Works submitted on the platform, run by the London-based open-science publisher
F1000 Research, will be posted immediately and cannot be published elsewhere.
Articles will be subject to open peer review, meaning that the reviews and
reviewers’ names will be openly available, and the commission will cover
publication costs.
Scientists
will also need to make sure that any research data they generate are preserved
and made available for reuse by others. Horizon Europe will require
participants to submit a data-management plan, in line with the FAIR principles
(findability, accessibility, interoperability and reusability), within six
months of completing a research project, although exceptions may be granted
where business secrets or sensitive personal data are involved. A partnership
of research and data-service organizations across Europe is developing the
European Open Science Cloud, a freely accessible virtual repository for data
from all research that is publicly funded, whether by a participating state or
by the EU.
The rules
have raised some concerns. Meeting data-management requirements might be
technically challenging, in particular for scientists and research
organizations in poorer countries, says David Smith, director of Croatia’s
largest public research institute, the multidisciplinary Ruđer Bošković
Institute in Zagreb.
“We are
ready for open-access publishing, but we are not quite prepared for open data,”
he says. “Frankly speaking, the whole region is behind in that respect.”
Equality
EU
policymakers and the European Commission have agreed to spend more than 3% of
Horizon Europe money — around €3 billion — on widening the participation of
member states that tend to win fewer grants.
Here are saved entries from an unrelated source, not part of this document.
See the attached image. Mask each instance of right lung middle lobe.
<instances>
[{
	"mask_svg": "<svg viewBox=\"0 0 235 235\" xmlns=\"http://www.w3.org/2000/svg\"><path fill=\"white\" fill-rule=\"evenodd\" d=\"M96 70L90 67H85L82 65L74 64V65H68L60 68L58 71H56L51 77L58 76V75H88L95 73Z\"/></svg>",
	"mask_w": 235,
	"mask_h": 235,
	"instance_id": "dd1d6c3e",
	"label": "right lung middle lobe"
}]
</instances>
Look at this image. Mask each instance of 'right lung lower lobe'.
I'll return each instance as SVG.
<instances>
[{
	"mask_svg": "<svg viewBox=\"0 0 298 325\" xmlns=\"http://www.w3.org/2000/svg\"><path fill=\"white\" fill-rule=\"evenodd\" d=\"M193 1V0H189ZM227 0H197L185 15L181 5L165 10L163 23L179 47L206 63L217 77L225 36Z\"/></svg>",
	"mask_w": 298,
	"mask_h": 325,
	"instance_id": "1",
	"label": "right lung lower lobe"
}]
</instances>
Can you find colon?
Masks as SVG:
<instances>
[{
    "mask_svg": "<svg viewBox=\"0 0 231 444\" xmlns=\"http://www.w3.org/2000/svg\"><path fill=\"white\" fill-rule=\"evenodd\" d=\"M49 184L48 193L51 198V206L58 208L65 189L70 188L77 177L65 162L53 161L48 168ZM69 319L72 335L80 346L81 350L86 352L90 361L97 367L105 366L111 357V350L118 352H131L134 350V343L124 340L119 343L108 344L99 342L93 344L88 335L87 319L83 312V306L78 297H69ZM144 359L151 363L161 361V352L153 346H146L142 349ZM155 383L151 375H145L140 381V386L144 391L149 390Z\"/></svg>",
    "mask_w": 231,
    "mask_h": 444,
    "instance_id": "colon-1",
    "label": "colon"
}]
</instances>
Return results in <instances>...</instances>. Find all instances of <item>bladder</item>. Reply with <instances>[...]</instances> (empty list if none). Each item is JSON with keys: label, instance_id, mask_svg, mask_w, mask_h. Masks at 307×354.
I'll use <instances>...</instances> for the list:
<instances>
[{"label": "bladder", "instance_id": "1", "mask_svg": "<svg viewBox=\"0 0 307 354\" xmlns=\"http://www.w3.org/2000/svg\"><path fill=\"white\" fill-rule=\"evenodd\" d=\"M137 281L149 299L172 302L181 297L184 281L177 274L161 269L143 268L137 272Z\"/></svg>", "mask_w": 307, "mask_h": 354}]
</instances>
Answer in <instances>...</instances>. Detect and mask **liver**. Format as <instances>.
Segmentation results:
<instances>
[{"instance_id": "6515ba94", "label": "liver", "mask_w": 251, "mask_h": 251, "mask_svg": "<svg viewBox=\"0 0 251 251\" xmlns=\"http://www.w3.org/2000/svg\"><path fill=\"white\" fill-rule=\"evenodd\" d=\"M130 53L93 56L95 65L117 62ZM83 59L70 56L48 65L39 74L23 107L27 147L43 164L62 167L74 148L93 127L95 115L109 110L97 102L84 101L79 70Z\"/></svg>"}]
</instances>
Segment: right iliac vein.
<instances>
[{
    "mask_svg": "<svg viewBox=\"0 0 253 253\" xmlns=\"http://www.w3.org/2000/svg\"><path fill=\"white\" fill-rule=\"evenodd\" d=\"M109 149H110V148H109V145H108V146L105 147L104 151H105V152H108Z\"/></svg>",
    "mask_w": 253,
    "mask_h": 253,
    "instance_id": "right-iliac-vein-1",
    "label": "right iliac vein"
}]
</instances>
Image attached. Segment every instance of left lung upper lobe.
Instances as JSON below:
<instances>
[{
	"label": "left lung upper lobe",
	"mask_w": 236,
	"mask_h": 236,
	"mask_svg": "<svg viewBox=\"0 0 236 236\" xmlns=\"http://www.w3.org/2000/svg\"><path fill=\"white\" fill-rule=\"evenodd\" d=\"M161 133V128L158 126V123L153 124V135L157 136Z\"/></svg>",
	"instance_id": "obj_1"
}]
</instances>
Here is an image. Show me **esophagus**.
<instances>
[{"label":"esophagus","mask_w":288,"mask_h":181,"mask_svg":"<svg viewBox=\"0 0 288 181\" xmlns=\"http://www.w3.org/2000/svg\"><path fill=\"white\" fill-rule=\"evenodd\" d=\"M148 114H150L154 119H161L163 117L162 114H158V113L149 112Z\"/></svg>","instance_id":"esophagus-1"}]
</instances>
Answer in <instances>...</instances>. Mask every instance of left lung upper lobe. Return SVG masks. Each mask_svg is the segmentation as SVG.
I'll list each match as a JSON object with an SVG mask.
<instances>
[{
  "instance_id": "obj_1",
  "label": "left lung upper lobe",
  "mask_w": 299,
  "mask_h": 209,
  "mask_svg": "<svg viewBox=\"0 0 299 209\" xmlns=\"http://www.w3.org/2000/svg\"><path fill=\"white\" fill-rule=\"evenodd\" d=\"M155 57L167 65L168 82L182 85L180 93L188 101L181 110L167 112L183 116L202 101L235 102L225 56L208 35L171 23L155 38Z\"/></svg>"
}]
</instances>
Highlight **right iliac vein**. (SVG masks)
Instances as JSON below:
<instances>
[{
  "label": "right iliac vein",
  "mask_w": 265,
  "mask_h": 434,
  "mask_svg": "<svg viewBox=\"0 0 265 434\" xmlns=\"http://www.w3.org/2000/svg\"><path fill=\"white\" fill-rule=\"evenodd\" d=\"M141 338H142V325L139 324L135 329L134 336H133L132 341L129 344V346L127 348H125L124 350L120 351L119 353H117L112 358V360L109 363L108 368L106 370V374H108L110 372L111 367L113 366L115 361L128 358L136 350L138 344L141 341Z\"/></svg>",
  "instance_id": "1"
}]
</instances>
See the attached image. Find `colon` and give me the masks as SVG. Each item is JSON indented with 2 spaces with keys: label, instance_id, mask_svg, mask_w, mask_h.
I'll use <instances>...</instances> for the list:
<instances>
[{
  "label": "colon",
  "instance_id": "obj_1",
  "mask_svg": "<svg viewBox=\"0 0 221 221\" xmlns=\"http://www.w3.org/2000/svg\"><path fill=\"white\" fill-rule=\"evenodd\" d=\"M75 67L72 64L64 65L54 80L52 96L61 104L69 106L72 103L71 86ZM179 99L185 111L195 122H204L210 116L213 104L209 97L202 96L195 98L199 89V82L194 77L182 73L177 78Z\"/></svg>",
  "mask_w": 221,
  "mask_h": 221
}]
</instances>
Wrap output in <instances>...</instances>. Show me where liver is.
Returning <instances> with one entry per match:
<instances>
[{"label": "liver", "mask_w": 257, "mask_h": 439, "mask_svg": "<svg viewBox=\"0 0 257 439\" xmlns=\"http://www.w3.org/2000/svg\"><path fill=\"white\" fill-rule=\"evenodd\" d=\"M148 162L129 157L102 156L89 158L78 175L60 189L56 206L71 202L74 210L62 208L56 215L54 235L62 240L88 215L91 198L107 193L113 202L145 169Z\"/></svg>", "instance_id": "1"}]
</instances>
The scheme will continue to use
tried-and-tested tactics, such as teaming leading research institutions with
ones that are less well-established, providing special grants for top
researchers in countries that joined the EU only recently, and training
researchers to improve their grant-writing and project-management skills.
However, it
is unclear whether the headline Horizon Europe ‘missions’ will make fair
allowance for scientists in poorer countries. “I do hope that the missions will
not be geared for established players in rich countries,” says Smith. “Smaller
countries like Croatia have a lot to offer too. If implemented reasonably, the
new concept has potential to narrow the East–West gap.”
Organizations
participating in Horizon Europe will also have to submit plans to improve
gender equality — another change from Horizon 2020. Starting in 2022, all
Horizon Europe-funded research institutions will be expected to aim for gender
balance among their research staff, enact recruitment and anti-harassment
policies, and start to offer gender-equality training opportunities.